The loose *_client, *_principal, authorize_scope, consent, registration, and event callbacks above are grouped into named behaviours that document the full contract (with the governing RFC for each callback) and serve as the recommended production shape: AttestoPhoenix.ClientStore, AttestoPhoenix.PrincipalStore, AttestoPhoenix.ScopePolicy, AttestoPhoenix.ConsentPolicy, AttestoPhoenix.RegistrationStore, and AttestoPhoenix.EventSink. Wiring stays identical: pass an anonymous function, a {module, function} pair, or a {module, function, extra_args} triple per key as documented above.
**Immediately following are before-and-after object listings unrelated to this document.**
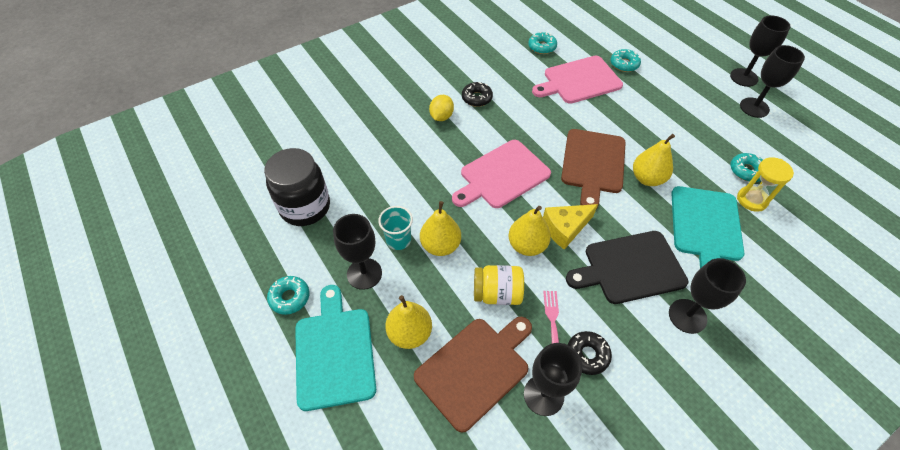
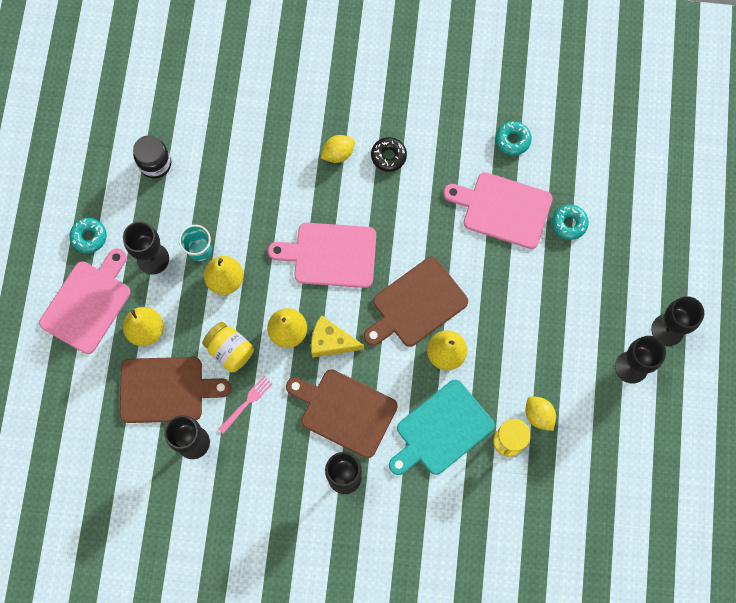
camera: 40 degrees right, 20 degrees up
black jar [264,148,330,226] -> black jar [133,135,171,179], size x0.66
turquoise cutting board [295,285,376,411] -> pink cutting board [39,248,131,354]
black cutting board [566,231,688,304] -> brown cutting board [286,369,398,458]
black donut [568,331,612,375] -> none
turquoise donut [730,153,763,182] -> yellow lemon [526,396,556,431]

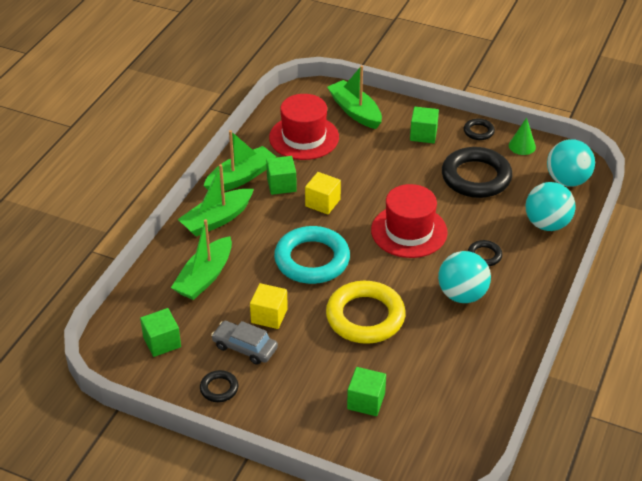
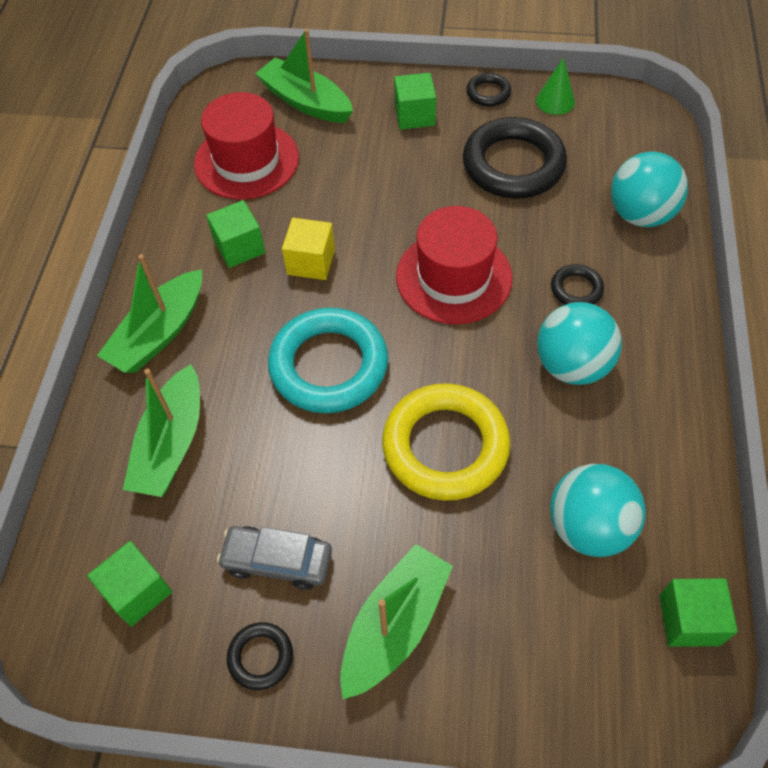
camera: 15 degrees left, 15 degrees up
green boat [203,130,276,191] -> green boat moved to [340,544,453,699]
yellow cube [250,283,288,329] -> none
green cube [347,367,386,416] -> green cube moved to [659,578,738,647]
turquoise ball [547,140,595,187] -> turquoise ball moved to [550,464,646,557]

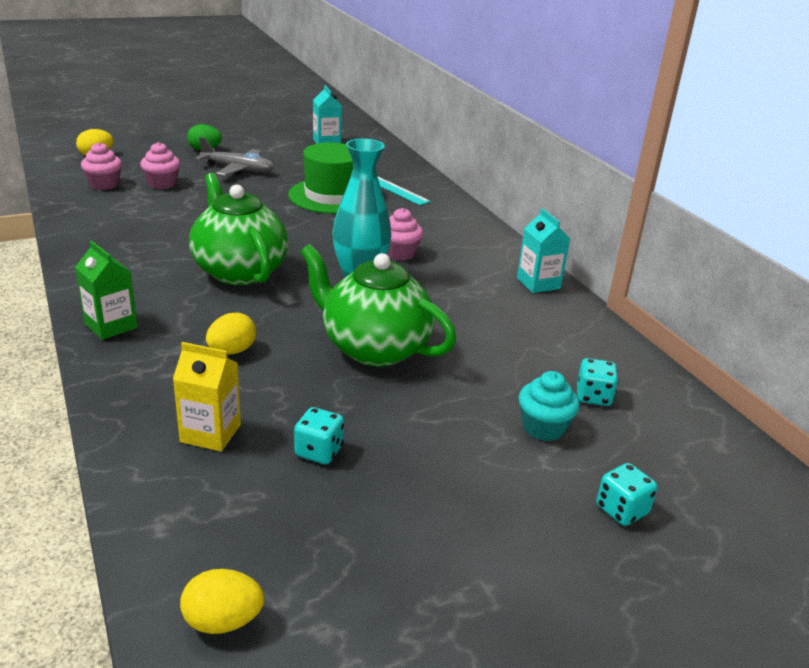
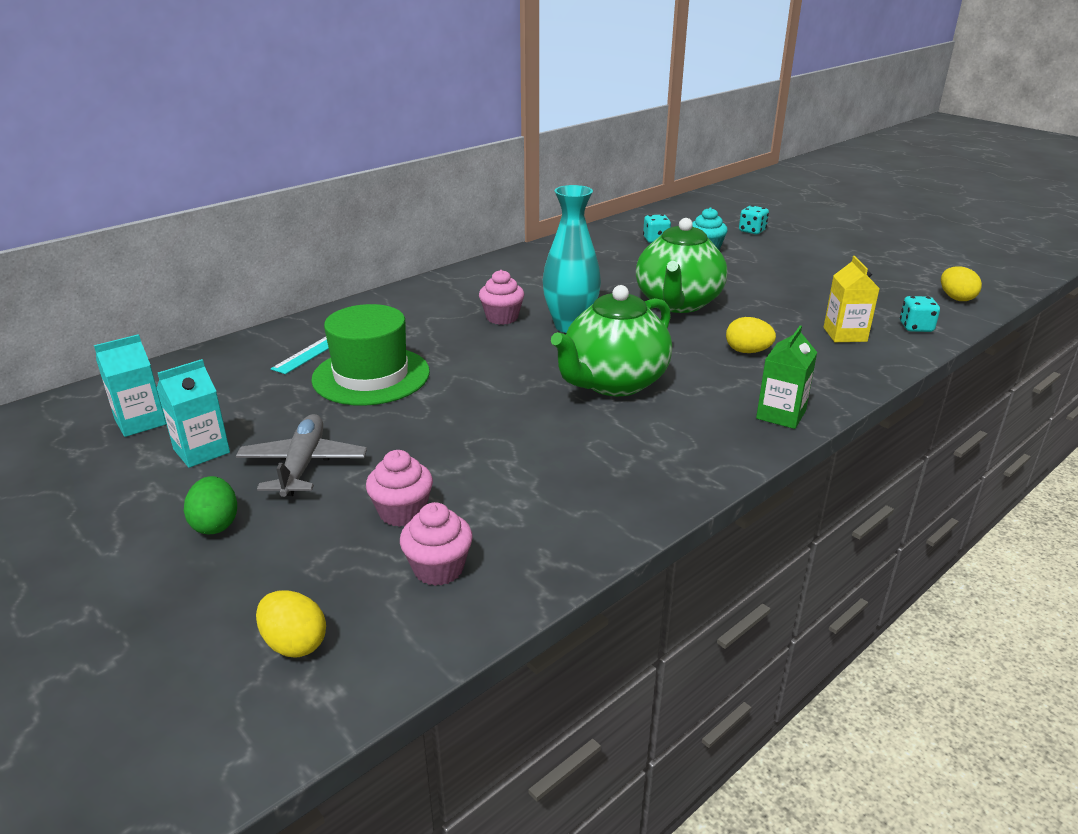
camera: 105 degrees left, 0 degrees up
turquoise dice [294,407,344,464] -> turquoise dice moved to [900,296,940,332]
turquoise carton [517,208,570,293] -> turquoise carton moved to [157,359,230,468]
The behaviours are the contract; the Config keys are how a host installs an implementation.

Behaviour-module Config keys

Rather than wiring every host callback as an individual flat key, a host may install one behaviour module per concern and let the library resolve each callback from it:

• :client_store - a module implementing AttestoPhoenix.ClientStore.
• :principal_store - a module implementing AttestoPhoenix.PrincipalStore.
• :consent_policy - a module implementing AttestoPhoenix.ConsentPolicy.
• :scope_policy - a module implementing AttestoPhoenix.ScopePolicy.
• :event_sink - a module implementing AttestoPhoenix.EventSink.
• :registration - a module implementing AttestoPhoenix.RegistrationStore.
• :claims_provider - a module implementing AttestoPhoenix.ClaimsProvider.

Each per-callback value is resolved through the matching resolver fun on this module (client_id_fun/1, load_principal_fun/1, consent_fun/1, and so on) with a single precedence: the explicit flat key wins when set; otherwise, when a behaviour module is installed and exports the corresponding behaviour callback (after Code.ensure_loaded/1), the {module, function} pair is used; otherwise the resolution is nil (and the consumer's existing fail-closed default applies). Flat keys therefore never break: a host that wires the individual callbacks keeps the exact behaviour it had. new/1 validates at boot that any installed behaviour module is loadable and exports the callbacks it claims, so a typo'd or partial module fails fast rather than silently resolving to nil at request time.